▶ [EXERCISE DESCRIPTION] Copy the lines below verbatim, beginning with the line containing "## Conectarse a la base de datos remota" and ending after the line containing "Credenciales: &nbsp;".

*** Block opens ***

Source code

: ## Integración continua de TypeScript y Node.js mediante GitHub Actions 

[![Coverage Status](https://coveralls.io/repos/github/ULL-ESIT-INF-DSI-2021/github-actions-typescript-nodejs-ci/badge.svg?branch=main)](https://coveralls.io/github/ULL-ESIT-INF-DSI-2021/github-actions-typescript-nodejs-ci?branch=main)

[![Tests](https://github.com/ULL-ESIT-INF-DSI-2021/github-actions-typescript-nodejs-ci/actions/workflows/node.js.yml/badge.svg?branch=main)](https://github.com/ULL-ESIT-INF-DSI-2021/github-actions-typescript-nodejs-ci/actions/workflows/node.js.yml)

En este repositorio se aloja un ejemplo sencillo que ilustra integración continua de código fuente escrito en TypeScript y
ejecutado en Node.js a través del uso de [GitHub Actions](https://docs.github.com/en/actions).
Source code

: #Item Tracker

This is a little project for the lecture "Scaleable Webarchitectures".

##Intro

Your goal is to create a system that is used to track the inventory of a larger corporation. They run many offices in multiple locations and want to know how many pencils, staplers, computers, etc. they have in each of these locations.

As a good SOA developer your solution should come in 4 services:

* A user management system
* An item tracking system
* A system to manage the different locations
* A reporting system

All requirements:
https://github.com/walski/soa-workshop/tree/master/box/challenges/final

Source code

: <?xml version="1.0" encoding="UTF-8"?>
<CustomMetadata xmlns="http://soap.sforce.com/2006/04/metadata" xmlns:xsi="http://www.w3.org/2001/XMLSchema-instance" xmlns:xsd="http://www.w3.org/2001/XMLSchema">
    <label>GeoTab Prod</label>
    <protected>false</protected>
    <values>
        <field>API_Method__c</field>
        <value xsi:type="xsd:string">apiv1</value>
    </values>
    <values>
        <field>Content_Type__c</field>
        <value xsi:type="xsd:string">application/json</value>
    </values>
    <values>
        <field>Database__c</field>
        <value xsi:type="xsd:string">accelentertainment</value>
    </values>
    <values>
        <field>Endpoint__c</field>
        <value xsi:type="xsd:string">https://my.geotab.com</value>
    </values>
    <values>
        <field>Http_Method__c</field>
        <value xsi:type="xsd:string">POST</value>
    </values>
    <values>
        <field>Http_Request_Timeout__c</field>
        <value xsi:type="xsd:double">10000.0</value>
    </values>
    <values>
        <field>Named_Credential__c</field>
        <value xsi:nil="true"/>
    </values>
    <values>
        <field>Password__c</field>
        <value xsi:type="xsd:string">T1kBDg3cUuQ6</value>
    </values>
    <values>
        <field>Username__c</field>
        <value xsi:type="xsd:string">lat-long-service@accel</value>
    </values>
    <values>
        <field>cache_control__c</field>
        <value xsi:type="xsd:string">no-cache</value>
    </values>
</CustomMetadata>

*** Block closes ***
*** Block opens ***

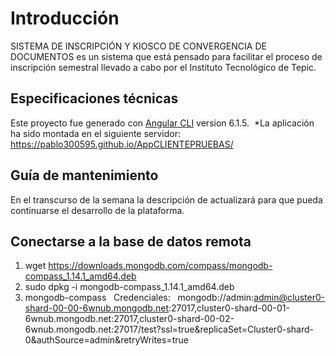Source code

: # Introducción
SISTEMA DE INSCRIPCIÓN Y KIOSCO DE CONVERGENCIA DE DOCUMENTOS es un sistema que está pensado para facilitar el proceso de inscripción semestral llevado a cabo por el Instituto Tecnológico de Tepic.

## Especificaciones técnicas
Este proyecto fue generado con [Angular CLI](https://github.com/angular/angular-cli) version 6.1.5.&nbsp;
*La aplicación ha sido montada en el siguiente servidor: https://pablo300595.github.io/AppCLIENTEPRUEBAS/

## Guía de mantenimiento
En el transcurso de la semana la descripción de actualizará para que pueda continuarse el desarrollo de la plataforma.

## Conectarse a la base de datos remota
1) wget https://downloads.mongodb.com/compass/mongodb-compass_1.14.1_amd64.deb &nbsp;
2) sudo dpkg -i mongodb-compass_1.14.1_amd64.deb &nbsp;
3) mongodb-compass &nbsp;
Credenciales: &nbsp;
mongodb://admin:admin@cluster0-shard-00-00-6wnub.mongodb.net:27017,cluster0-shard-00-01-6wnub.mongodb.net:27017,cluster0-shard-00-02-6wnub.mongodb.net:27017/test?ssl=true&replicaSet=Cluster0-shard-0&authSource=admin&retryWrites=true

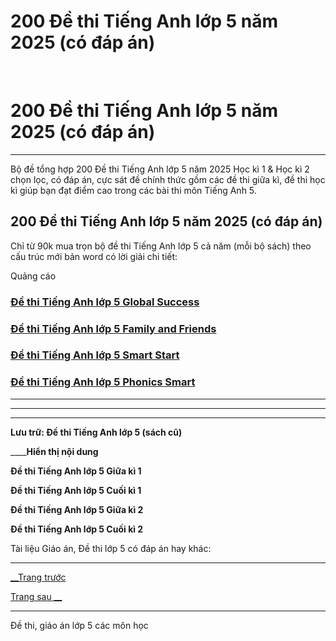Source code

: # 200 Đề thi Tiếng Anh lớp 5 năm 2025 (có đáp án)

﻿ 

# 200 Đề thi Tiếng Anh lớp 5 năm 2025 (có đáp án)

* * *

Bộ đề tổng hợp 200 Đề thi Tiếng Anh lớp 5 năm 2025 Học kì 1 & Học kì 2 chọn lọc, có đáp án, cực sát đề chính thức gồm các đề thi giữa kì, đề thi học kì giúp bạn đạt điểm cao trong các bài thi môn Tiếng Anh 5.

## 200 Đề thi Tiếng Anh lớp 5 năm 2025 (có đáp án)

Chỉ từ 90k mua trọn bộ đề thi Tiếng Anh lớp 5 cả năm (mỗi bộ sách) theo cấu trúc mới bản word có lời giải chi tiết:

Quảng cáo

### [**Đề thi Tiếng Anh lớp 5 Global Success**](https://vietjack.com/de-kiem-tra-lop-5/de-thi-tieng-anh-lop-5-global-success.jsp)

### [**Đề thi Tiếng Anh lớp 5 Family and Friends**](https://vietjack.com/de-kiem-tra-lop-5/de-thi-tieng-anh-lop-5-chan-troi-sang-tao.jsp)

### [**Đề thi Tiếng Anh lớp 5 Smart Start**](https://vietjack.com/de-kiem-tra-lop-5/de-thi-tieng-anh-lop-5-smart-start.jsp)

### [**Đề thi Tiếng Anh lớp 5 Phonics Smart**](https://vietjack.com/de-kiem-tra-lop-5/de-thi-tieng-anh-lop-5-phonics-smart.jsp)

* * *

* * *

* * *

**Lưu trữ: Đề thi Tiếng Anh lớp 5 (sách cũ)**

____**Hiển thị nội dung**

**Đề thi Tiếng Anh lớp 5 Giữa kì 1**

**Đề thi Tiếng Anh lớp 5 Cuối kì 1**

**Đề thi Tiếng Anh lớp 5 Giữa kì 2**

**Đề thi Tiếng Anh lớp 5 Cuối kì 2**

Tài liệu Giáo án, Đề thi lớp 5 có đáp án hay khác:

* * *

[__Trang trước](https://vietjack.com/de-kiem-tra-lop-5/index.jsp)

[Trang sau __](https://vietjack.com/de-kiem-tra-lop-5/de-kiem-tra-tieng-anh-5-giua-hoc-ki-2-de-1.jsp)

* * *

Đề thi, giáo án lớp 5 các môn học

*** Block closes ***

▶ [EXPECTED OUTPUT]
## Conectarse a la base de datos remota
1) wget https://downloads.mongodb.com/compass/mongodb-compass_1.14.1_amd64.deb &nbsp;
2) sudo dpkg -i mongodb-compass_1.14.1_amd64.deb &nbsp;
3) mongodb-compass &nbsp;
Credenciales: &nbsp;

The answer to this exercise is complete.